TASK OBJECTIVE: Please set down each entry exactly, omitting any picture it holds.

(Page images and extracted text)
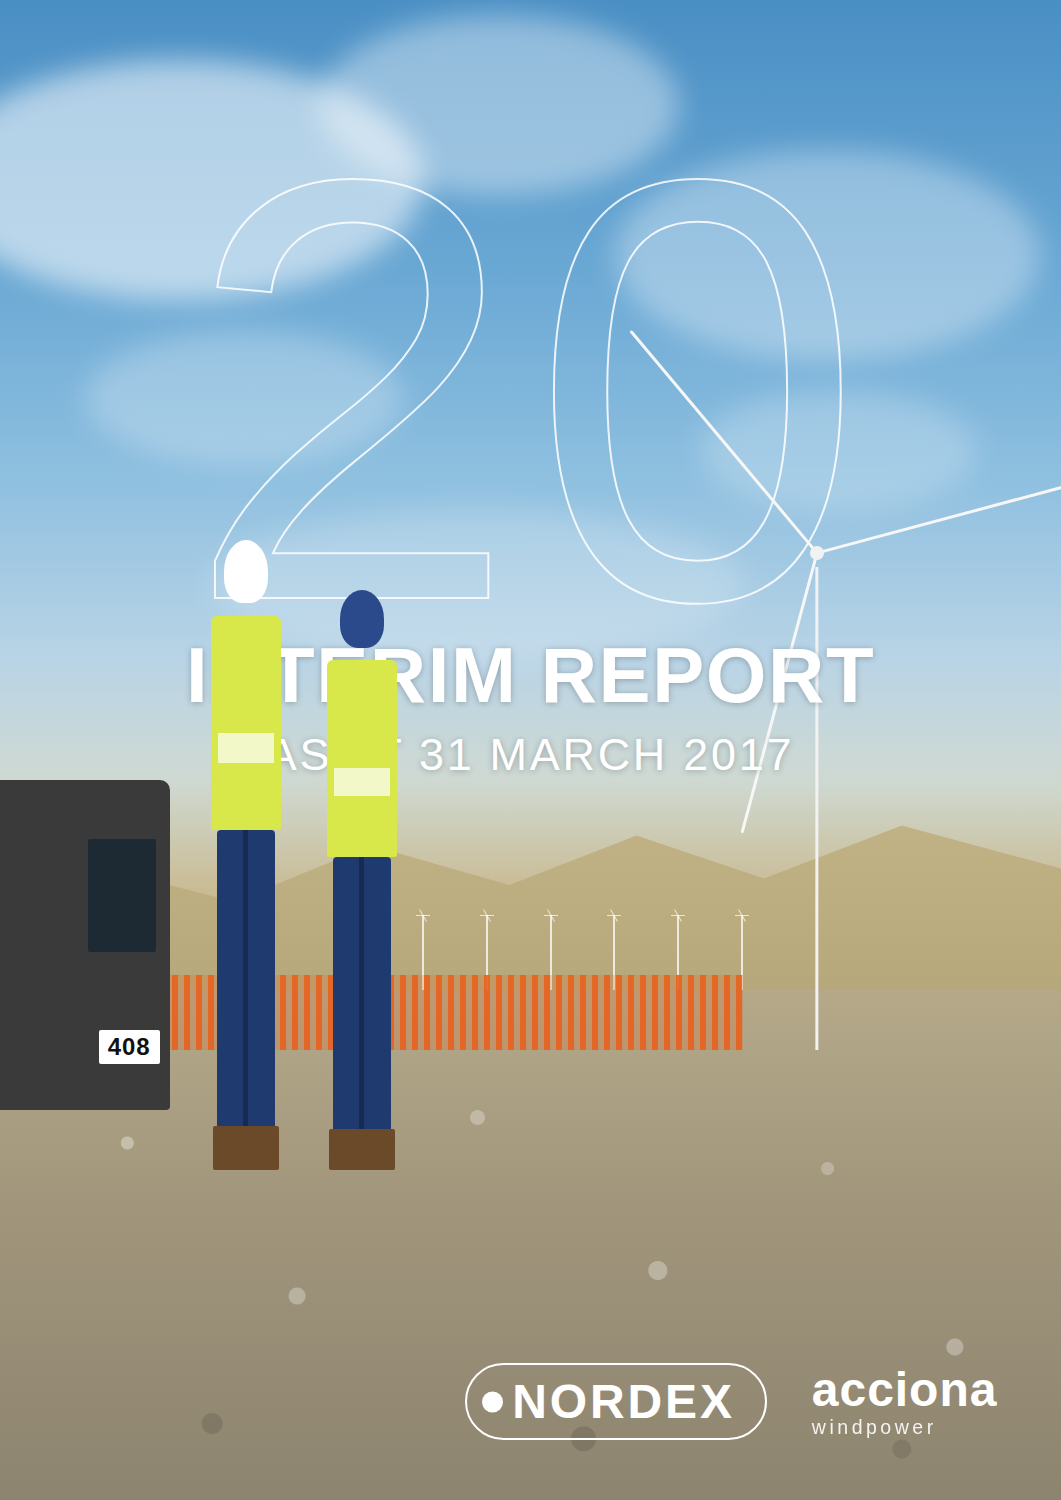20
Interim Report
as at 31 March 2017
408
17
NORDEX
acciona
Windpower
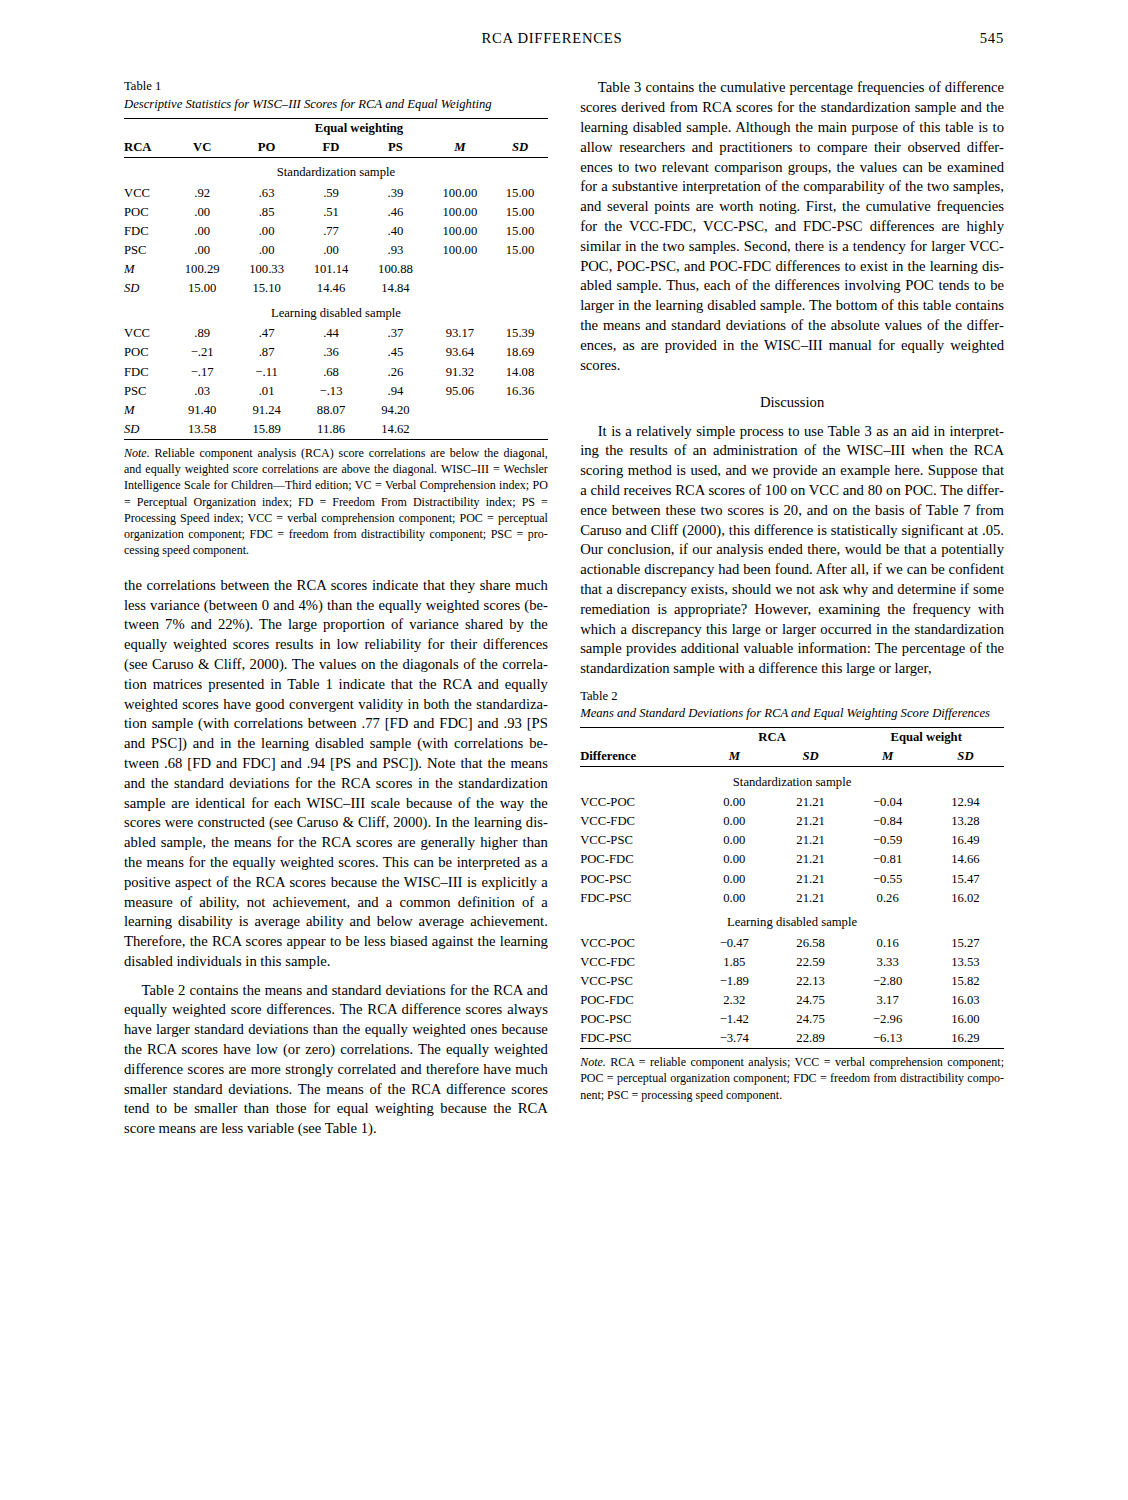RCA DIFFERENCES 545
Table 1 Descriptive Statistics for WISC–III Scores for RCA and Equal Weighting
| | Equal weighting |
| --- | --- |
| RCA | VC | PO | FD | PS | M | SD |
| Standardization sample |
| VCC | .92 | .63 | .59 | .39 | 100.00 | 15.00 |
| POC | .00 | .85 | .51 | .46 | 100.00 | 15.00 |
| FDC | .00 | .00 | .77 | .40 | 100.00 | 15.00 |
| PSC | .00 | .00 | .00 | .93 | 100.00 | 15.00 |
| M | 100.29 | 100.33 | 101.14 | 100.88 | | |
| SD | 15.00 | 15.10 | 14.46 | 14.84 | | |
| Learning disabled sample |
| VCC | .89 | .47 | .44 | .37 | 93.17 | 15.39 |
| POC | −.21 | .87 | .36 | .45 | 93.64 | 18.69 |
| FDC | −.17 | −.11 | .68 | .26 | 91.32 | 14.08 |
| PSC | .03 | .01 | −.13 | .94 | 95.06 | 16.36 |
| M | 91.40 | 91.24 | 88.07 | 94.20 | | |
| SD | 13.58 | 15.89 | 11.86 | 14.62 | | |
Note. Reliable component analysis (RCA) score correlations are below the diagonal, and equally weighted score correlations are above the diagonal. WISC–III = Wechsler Intelligence Scale for Children—Third edition; VC = Verbal Comprehension index; PO = Perceptual Organization index; FD = Freedom From Distractibility index; PS = Processing Speed index; VCC = verbal comprehension component; POC = perceptual organization component; FDC = freedom from distractibility component; PSC = processing speed component.
the correlations between the RCA scores indicate that they share much less variance (between 0 and 4%) than the equally weighted scores (between 7% and 22%). The large proportion of variance shared by the equally weighted scores results in low reliability for their differences (see Caruso & Cliff, 2000). The values on the diagonals of the correlation matrices presented in Table 1 indicate that the RCA and equally weighted scores have good convergent validity in both the standardization sample (with correlations between .77 [FD and FDC] and .93 [PS and PSC]) and in the learning disabled sample (with correlations between .68 [FD and FDC] and .94 [PS and PSC]). Note that the means and the standard deviations for the RCA scores in the standardization sample are identical for each WISC–III scale because of the way the scores were constructed (see Caruso & Cliff, 2000). In the learning disabled sample, the means for the RCA scores are generally higher than the means for the equally weighted scores. This can be interpreted as a positive aspect of the RCA scores because the WISC–III is explicitly a measure of ability, not achievement, and a common definition of a learning disability is average ability and below average achievement. Therefore, the RCA scores appear to be less biased against the learning disabled individuals in this sample.
Table 2 contains the means and standard deviations for the RCA and equally weighted score differences. The RCA difference scores always have larger standard deviations than the equally weighted ones because the RCA scores have low (or zero) correlations. The equally weighted difference scores are more strongly correlated and therefore have much smaller standard deviations. The means of the RCA difference scores tend to be smaller than those for equal weighting because the RCA score means are less variable (see Table 1).
Table 3 contains the cumulative percentage frequencies of difference scores derived from RCA scores for the standardization sample and the learning disabled sample. Although the main purpose of this table is to allow researchers and practitioners to compare their observed differences to two relevant comparison groups, the values can be examined for a substantive interpretation of the comparability of the two samples, and several points are worth noting. First, the cumulative frequencies for the VCC-FDC, VCC-PSC, and FDC-PSC differences are highly similar in the two samples. Second, there is a tendency for larger VCC-POC, POC-PSC, and POC-FDC differences to exist in the learning disabled sample. Thus, each of the differences involving POC tends to be larger in the learning disabled sample. The bottom of this table contains the means and standard deviations of the absolute values of the differences, as are provided in the WISC–III manual for equally weighted scores.
Discussion
It is a relatively simple process to use Table 3 as an aid in interpreting the results of an administration of the WISC–III when the RCA scoring method is used, and we provide an example here. Suppose that a child receives RCA scores of 100 on VCC and 80 on POC. The difference between these two scores is 20, and on the basis of Table 7 from Caruso and Cliff (2000), this difference is statistically significant at .05. Our conclusion, if our analysis ended there, would be that a potentially actionable discrepancy had been found. After all, if we can be confident that a discrepancy exists, should we not ask why and determine if some remediation is appropriate? However, examining the frequency with which a discrepancy this large or larger occurred in the standardization sample provides additional valuable information: The percentage of the standardization sample with a difference this large or larger,
Table 2 Means and Standard Deviations for RCA and Equal Weighting Score Differences
| | RCA | Equal weight |
| --- | --- | --- |
| Difference | M | SD | M | SD |
| Standardization sample |
| VCC-POC | 0.00 | 21.21 | −0.04 | 12.94 |
| VCC-FDC | 0.00 | 21.21 | −0.84 | 13.28 |
| VCC-PSC | 0.00 | 21.21 | −0.59 | 16.49 |
| POC-FDC | 0.00 | 21.21 | −0.81 | 14.66 |
| POC-PSC | 0.00 | 21.21 | −0.55 | 15.47 |
| FDC-PSC | 0.00 | 21.21 | 0.26 | 16.02 |
| Learning disabled sample |
| VCC-POC | −0.47 | 26.58 | 0.16 | 15.27 |
| VCC-FDC | 1.85 | 22.59 | 3.33 | 13.53 |
| VCC-PSC | −1.89 | 22.13 | −2.80 | 15.82 |
| POC-FDC | 2.32 | 24.75 | 3.17 | 16.03 |
| POC-PSC | −1.42 | 24.75 | −2.96 | 16.00 |
| FDC-PSC | −3.74 | 22.89 | −6.13 | 16.29 |
Note. RCA = reliable component analysis; VCC = verbal comprehension component; POC = perceptual organization component; FDC = freedom from distractibility component; PSC = processing speed component.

OUTPUT FOR THIS TASK:
20
Interim Report
as at 31 March 2017
408
17
NORDEX
acciona
Windpower
RCA DIFFERENCES 545
Table 1 Descriptive Statistics for WISC–III Scores for RCA and Equal Weighting
| | Equal weighting |
| --- | --- |
| RCA | VC | PO | FD | PS | M | SD |
| Standardization sample |
| VCC | .92 | .63 | .59 | .39 | 100.00 | 15.00 |
| POC | .00 | .85 | .51 | .46 | 100.00 | 15.00 |
| FDC | .00 | .00 | .77 | .40 | 100.00 | 15.00 |
| PSC | .00 | .00 | .00 | .93 | 100.00 | 15.00 |
| M | 100.29 | 100.33 | 101.14 | 100.88 | | |
| SD | 15.00 | 15.10 | 14.46 | 14.84 | | |
| Learning disabled sample |
| VCC | .89 | .47 | .44 | .37 | 93.17 | 15.39 |
| POC | −.21 | .87 | .36 | .45 | 93.64 | 18.69 |
| FDC | −.17 | −.11 | .68 | .26 | 91.32 | 14.08 |
| PSC | .03 | .01 | −.13 | .94 | 95.06 | 16.36 |
| M | 91.40 | 91.24 | 88.07 | 94.20 | | |
| SD | 13.58 | 15.89 | 11.86 | 14.62 | | |
Note. Reliable component analysis (RCA) score correlations are below the diagonal, and equally weighted score correlations are above the diagonal. WISC–III = Wechsler Intelligence Scale for Children—Third edition; VC = Verbal Comprehension index; PO = Perceptual Organization index; FD = Freedom From Distractibility index; PS = Processing Speed index; VCC = verbal comprehension component; POC = perceptual organization component; FDC = freedom from distractibility component; PSC = processing speed component.
the correlations between the RCA scores indicate that they share much less variance (between 0 and 4%) than the equally weighted scores (between 7% and 22%). The large proportion of variance shared by the equally weighted scores results in low reliability for their differences (see Caruso & Cliff, 2000). The values on the diagonals of the correlation matrices presented in Table 1 indicate that the RCA and equally weighted scores have good convergent validity in both the standardization sample (with correlations between .77 [FD and FDC] and .93 [PS and PSC]) and in the learning disabled sample (with correlations between .68 [FD and FDC] and .94 [PS and PSC]). Note that the means and the standard deviations for the RCA scores in the standardization sample are identical for each WISC–III scale because of the way the scores were constructed (see Caruso & Cliff, 2000). In the learning disabled sample, the means for the RCA scores are generally higher than the means for the equally weighted scores. This can be interpreted as a positive aspect of the RCA scores because the WISC–III is explicitly a measure of ability, not achievement, and a common definition of a learning disability is average ability and below average achievement. Therefore, the RCA scores appear to be less biased against the learning disabled individuals in this sample.
Table 2 contains the means and standard deviations for the RCA and equally weighted score differences. The RCA difference scores always have larger standard deviations than the equally weighted ones because the RCA scores have low (or zero) correlations. The equally weighted difference scores are more strongly correlated and therefore have much smaller standard deviations. The means of the RCA difference scores tend to be smaller than those for equal weighting because the RCA score means are less variable (see Table 1).
Table 3 contains the cumulative percentage frequencies of difference scores derived from RCA scores for the standardization sample and the learning disabled sample. Although the main purpose of this table is to allow researchers and practitioners to compare their observed differences to two relevant comparison groups, the values can be examined for a substantive interpretation of the comparability of the two samples, and several points are worth noting. First, the cumulative frequencies for the VCC-FDC, VCC-PSC, and FDC-PSC differences are highly similar in the two samples. Second, there is a tendency for larger VCC-POC, POC-PSC, and POC-FDC differences to exist in the learning disabled sample. Thus, each of the differences involving POC tends to be larger in the learning disabled sample. The bottom of this table contains the means and standard deviations of the absolute values of the differences, as are provided in the WISC–III manual for equally weighted scores.
Discussion
It is a relatively simple process to use Table 3 as an aid in interpreting the results of an administration of the WISC–III when the RCA scoring method is used, and we provide an example here. Suppose that a child receives RCA scores of 100 on VCC and 80 on POC. The difference between these two scores is 20, and on the basis of Table 7 from Caruso and Cliff (2000), this difference is statistically significant at .05. Our conclusion, if our analysis ended there, would be that a potentially actionable discrepancy had been found. After all, if we can be confident that a discrepancy exists, should we not ask why and determine if some remediation is appropriate? However, examining the frequency with which a discrepancy this large or larger occurred in the standardization sample provides additional valuable information: The percentage of the standardization sample with a difference this large or larger,
Table 2 Means and Standard Deviations for RCA and Equal Weighting Score Differences
| | RCA | Equal weight |
| --- | --- | --- |
| Difference | M | SD | M | SD |
| Standardization sample |
| VCC-POC | 0.00 | 21.21 | −0.04 | 12.94 |
| VCC-FDC | 0.00 | 21.21 | −0.84 | 13.28 |
| VCC-PSC | 0.00 | 21.21 | −0.59 | 16.49 |
| POC-FDC | 0.00 | 21.21 | −0.81 | 14.66 |
| POC-PSC | 0.00 | 21.21 | −0.55 | 15.47 |
| FDC-PSC | 0.00 | 21.21 | 0.26 | 16.02 |
| Learning disabled sample |
| VCC-POC | −0.47 | 26.58 | 0.16 | 15.27 |
| VCC-FDC | 1.85 | 22.59 | 3.33 | 13.53 |
| VCC-PSC | −1.89 | 22.13 | −2.80 | 15.82 |
| POC-FDC | 2.32 | 24.75 | 3.17 | 16.03 |
| POC-PSC | −1.42 | 24.75 | −2.96 | 16.00 |
| FDC-PSC | −3.74 | 22.89 | −6.13 | 16.29 |
Note. RCA = reliable component analysis; VCC = verbal comprehension component; POC = perceptual organization component; FDC = freedom from distractibility component; PSC = processing speed component.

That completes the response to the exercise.